▶ [Work instruction] What lines of the data below include the word "CROSS"? Report them by copying each.

** Opening Extracted records block **

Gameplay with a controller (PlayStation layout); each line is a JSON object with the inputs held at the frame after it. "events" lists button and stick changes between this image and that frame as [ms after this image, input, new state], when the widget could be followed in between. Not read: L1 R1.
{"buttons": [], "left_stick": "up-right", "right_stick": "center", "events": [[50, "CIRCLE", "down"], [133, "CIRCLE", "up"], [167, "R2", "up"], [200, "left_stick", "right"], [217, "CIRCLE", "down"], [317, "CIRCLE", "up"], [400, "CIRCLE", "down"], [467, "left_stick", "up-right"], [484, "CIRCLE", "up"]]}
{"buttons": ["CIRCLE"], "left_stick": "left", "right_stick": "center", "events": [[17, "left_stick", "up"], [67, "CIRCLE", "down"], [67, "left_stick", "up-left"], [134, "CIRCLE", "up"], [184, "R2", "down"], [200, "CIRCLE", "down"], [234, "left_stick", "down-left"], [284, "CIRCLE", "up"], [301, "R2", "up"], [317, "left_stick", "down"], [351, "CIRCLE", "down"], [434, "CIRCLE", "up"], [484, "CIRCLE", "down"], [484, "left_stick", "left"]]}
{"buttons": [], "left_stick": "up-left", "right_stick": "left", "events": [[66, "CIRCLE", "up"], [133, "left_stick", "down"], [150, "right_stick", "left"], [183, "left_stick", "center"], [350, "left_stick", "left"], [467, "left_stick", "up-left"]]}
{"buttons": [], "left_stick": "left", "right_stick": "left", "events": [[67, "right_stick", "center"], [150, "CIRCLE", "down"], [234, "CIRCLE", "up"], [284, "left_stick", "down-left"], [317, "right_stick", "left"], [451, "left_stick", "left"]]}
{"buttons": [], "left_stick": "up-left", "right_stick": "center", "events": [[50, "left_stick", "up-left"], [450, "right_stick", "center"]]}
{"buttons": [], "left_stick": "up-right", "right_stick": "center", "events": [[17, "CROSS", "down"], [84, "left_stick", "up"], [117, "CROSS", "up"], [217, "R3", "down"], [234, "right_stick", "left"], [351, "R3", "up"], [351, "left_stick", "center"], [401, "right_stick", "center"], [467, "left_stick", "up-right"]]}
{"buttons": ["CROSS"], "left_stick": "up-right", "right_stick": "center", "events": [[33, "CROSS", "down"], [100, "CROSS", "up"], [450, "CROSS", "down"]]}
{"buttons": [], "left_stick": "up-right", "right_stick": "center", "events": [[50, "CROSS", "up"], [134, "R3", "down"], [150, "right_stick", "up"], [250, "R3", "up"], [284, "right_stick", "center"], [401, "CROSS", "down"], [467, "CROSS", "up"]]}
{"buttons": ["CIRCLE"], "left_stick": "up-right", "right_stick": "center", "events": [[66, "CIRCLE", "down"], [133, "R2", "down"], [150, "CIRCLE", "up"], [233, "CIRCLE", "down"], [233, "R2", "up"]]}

** Closing Extracted records block **

▶ [Task solution]
{"buttons": [], "left_stick": "up-right", "right_stick": "center", "events": [[17, "CROSS", "down"], [84, "left_stick", "up"], [117, "CROSS", "up"], [217, "R3", "down"], [234, "right_stick", "left"], [351, "R3", "up"], [351, "left_stick", "center"], [401, "right_stick", "center"], [467, "left_stick", "up-right"]]}
{"buttons": ["CROSS"], "left_stick": "up-right", "right_stick": "center", "events": [[33, "CROSS", "down"], [100, "CROSS", "up"], [450, "CROSS", "down"]]}
{"buttons": [], "left_stick": "up-right", "right_stick": "center", "events": [[50, "CROSS", "up"], [134, "R3", "down"], [150, "right_stick", "up"], [250, "R3", "up"], [284, "right_stick", "center"], [401, "CROSS", "down"], [467, "CROSS", "up"]]}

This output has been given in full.